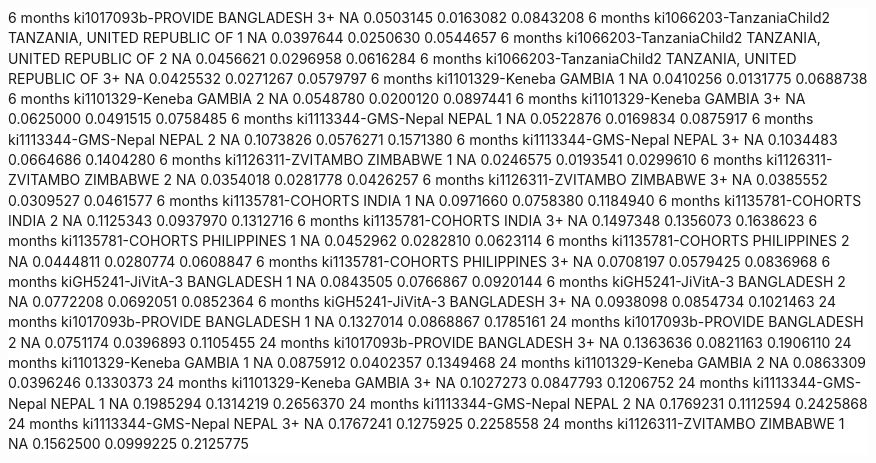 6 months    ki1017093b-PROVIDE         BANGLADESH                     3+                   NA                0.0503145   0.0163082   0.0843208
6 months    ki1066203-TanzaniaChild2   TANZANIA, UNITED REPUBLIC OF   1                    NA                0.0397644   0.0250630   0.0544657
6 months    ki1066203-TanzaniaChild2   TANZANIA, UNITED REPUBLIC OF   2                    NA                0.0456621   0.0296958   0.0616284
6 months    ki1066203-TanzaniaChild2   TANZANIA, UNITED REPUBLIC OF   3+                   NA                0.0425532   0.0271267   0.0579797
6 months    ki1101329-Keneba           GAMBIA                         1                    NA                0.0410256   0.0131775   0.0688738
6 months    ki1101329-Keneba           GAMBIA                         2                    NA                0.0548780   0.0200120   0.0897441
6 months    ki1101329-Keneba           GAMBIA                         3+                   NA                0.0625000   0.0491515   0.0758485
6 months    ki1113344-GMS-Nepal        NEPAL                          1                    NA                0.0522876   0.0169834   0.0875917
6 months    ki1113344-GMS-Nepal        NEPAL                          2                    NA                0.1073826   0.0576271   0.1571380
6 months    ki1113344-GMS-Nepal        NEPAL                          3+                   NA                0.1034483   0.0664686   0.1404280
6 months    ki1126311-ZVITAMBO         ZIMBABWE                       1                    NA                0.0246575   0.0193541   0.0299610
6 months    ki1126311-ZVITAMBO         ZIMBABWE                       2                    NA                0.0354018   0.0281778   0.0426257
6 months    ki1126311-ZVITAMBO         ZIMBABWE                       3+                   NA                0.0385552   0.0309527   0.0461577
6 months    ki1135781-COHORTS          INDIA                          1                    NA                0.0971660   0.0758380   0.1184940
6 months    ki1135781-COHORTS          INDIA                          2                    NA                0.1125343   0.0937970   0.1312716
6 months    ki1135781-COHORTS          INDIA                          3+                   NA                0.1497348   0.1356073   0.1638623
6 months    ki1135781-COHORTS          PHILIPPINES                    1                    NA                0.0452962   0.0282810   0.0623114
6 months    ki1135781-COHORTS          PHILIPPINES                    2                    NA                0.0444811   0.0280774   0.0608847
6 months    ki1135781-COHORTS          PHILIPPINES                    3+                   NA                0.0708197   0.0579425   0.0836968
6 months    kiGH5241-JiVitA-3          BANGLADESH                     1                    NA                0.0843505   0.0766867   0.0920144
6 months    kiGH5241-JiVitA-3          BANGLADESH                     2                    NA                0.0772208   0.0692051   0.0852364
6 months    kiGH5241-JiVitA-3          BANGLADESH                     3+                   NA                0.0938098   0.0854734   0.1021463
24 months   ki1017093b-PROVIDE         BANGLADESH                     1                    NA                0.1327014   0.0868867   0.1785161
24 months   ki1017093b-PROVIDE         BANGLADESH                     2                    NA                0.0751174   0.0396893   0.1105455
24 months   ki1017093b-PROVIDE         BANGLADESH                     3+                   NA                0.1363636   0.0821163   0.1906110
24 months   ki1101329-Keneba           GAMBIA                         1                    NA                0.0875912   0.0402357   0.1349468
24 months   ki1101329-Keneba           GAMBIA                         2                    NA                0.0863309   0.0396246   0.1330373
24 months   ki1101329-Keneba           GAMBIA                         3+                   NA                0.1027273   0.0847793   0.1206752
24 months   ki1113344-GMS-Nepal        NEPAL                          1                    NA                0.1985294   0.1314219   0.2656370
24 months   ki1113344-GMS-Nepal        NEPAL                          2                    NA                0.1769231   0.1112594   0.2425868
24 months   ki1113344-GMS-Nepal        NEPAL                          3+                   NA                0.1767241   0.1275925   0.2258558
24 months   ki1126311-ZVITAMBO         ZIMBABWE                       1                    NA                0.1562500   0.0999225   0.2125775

----

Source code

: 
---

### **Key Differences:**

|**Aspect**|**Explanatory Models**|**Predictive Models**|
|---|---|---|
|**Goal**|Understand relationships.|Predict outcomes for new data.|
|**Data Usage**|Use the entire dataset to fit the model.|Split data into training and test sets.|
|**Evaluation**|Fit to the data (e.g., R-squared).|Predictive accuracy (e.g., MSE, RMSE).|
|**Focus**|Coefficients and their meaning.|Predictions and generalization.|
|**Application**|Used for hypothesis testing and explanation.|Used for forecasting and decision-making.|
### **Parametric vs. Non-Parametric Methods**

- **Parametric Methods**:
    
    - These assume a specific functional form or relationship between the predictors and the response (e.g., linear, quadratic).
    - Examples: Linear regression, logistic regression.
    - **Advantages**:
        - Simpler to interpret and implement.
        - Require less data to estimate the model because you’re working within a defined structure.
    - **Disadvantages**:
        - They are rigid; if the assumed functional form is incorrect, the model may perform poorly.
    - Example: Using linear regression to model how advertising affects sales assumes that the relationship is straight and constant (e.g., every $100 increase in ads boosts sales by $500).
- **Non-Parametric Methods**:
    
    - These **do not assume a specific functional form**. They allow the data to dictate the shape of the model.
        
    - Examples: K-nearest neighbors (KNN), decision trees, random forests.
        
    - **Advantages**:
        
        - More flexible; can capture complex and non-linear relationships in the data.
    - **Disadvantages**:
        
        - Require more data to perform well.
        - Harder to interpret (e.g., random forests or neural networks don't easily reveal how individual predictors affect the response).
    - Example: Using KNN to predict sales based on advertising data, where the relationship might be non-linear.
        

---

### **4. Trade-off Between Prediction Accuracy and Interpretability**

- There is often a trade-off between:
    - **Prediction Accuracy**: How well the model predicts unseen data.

----

How many lines above contain the string "COHORTS"? Reply with the number alone.

• [TASK ANSWER]:
6